Fourth we need to celebrate and recognizes the value of the small and rural church. Too often we celebrate and recognize the accomplishments and growth of churches rather than the faithfulness of pastors. This involves not only recognizing them at the annual meetings of the association or denomination, but also making sure that the small church is represented in the various boards and committees. It involves inviting the small church pastors to speak at conferences and lead in seminars. However, in do so we must also recognizes the financial struggles of the small church pastor and financial difficult it is for them to attend national conferences. To counter this, the denomination or association needs to develop scholarship programs to help cover the expenses for the small church.

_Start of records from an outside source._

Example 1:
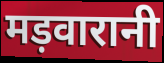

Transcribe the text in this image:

मड़वारानी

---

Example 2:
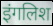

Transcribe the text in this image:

इंगलिश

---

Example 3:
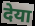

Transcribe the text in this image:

देया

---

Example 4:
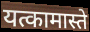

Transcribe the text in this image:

यत्कामास्ते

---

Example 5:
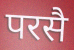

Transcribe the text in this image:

परसै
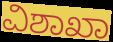
ವಿಶಾಖಾ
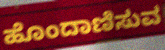
ಹೊಂದಾಣಿಸುವ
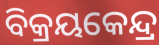
ବିକ୍ରୟକେନ୍ଦ୍ର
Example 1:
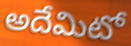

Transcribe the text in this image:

అదేమిటో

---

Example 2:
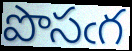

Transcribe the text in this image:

పొసఁగ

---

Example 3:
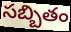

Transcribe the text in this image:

సబ్బితం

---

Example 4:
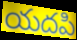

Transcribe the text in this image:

యదపి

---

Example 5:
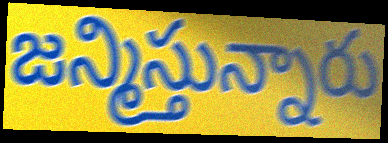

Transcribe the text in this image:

జన్మిస్తున్నారు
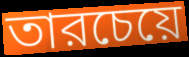
তারচেয়ে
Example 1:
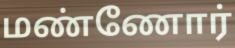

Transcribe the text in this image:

மண்ணோர்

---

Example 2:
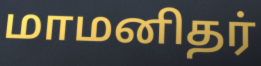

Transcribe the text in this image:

மாமனிதர்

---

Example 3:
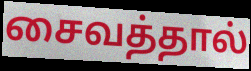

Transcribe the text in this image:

சைவத்தால்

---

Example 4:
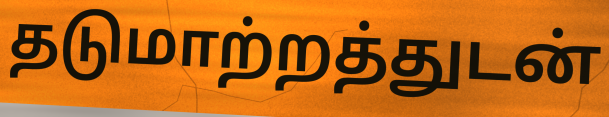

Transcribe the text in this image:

தடுமாற்றத்துடன்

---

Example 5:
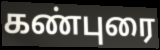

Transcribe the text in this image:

கண்புரை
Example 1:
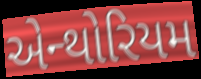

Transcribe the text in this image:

એન્થોરિયમ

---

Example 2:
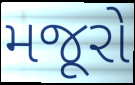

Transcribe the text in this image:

મજૂરો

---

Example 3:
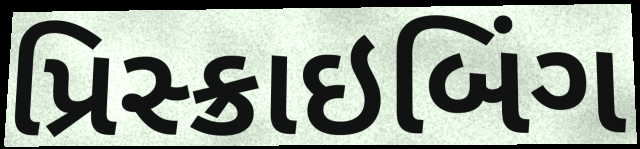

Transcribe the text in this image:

પ્રિસ્ક્રાઇબિંગ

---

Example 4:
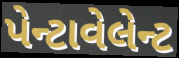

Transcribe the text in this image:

પેન્ટાવેલેન્ટ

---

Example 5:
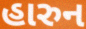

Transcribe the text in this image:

હારુન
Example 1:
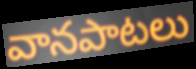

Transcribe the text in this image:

వానపాటలు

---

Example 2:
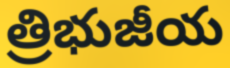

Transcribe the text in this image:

త్రిభుజీయ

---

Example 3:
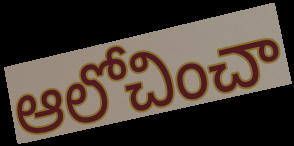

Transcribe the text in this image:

ఆలోచించా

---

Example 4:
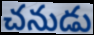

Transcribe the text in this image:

చనుడు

Fifth, we need to start to rethink our educational process which results is such a heavy debt upon the study and further makes any pursuit of an advance degree for small church pastors financially unattainable. Developing scholarship programs for small church pastors and developing a sliding scale of costs may encourage small church pastors to pursue further education. A viable alternative is to provide cheaper online courses for those in the small church.
Last, we need value the small and rural church as a viable and important ministry rather than as a stepping-stone for one’s professional career advancement. Those who do should be either discouraged from going to the small church or challenged to rethink their view of the small church. We need to encourage individual to be willing to spend their career in the small church by communicating to them that not only is the small church a viable ministry option, but it is a high calling worthy of our greatest effort.